Can someone explain the benefit of letting AWS use your product, then throw resources at it to improve it to get and advantage over your product, basically providing a much better product to their users than you would be able to. But they do it without any need to contribute back. I don’t see the benefit of this to the opensource community at all, but people here seems to be quite passionate about it so you must see this differently than I do. So, please explain your view on how such a situation is beneficial to the OpenSource community.
FOSS has spent the last few decades operating under the assumption that companies would give back for the greater good if they found value and grew dependent on a project.
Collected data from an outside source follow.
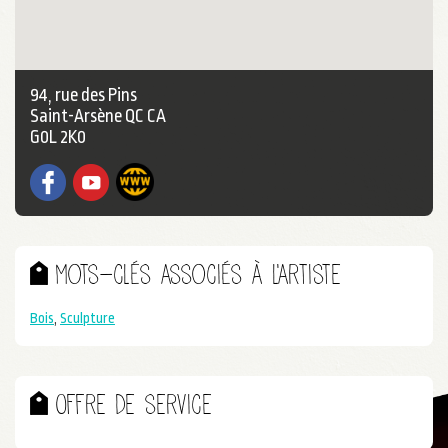
94, rue des Pins
Saint-Arsène QC CA
G0L 2K0
Facebook
YouTube
Mots-clés associés à l'artiste
Bois
,
Sculpture
Offre de service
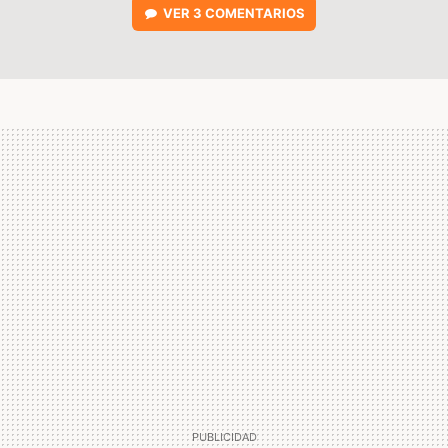
VER
3 COMENTARIOS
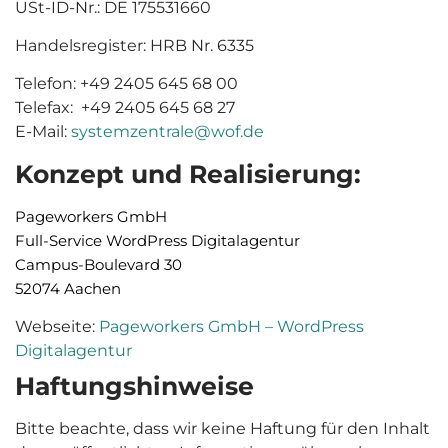
USt-ID-Nr.: DE 175531660
Handelsregister: HRB Nr. 6335
Telefon: +49 2405 645 68 00
Telefax: +49 2405 645 68 27
E-Mail:
systemzentrale@wof.de
Konzept und Realisierung:
Pageworkers GmbH
Full-Service WordPress Digitalagentur
Campus-Boulevard 30
52074 Aachen
Webseite:
Pageworkers GmbH – WordPress
Digitalagentur
Haftungshinweise
Bitte beachte, dass wir keine Haftung für den Inhalt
What they didn’t understand is that corporations are parasites who only care about immediate profits, and are more than happy to abuse the honor system indefinitely. There isn’t any benefit to FOSS to continue operating under this model, which is why FOSS is shifting away from licenses that permit leeching for profit.
It’s no different to how corporations have worked to destroy the social contract, and do everything imaginable to evade taxes, offshore labor, corrupt our political systems, and not give back to the economies that incubated them and enabled their success — at some point you have to tell them to get fucked, stop being a fucking parasite, and pay their fair share… If they don’t give back and improve things for the majority, they don’t deserve to profit from it.
The idea behind making your software fully open source is that you don’t care either way. And everyone is free to do as they please.
No, that is not all the idea. You might have that idea, but it is not a basic idea at all. To keep something open (as in open source), you must put restrictions that prevents it from closing.
A government is not more free just because it lacks any restrictions, about becoming a dictatorship. It is just less restricted at this point in time. To ensure a free society, there needs to be restrictions in place that ensures it stays free. The same applies to software.
Many seems to believe that less restrictions means more free or open, that is not true. It is just less restricted.
Oh no,sorry,that’s sorry of what I meant: if you desire additional restrictions you’ll need a license for that - as the redis devs are doing now, in fact.
Which is fair. Quite fair. But if you do something less restrictive, you quite intentionally go the “dont care” route.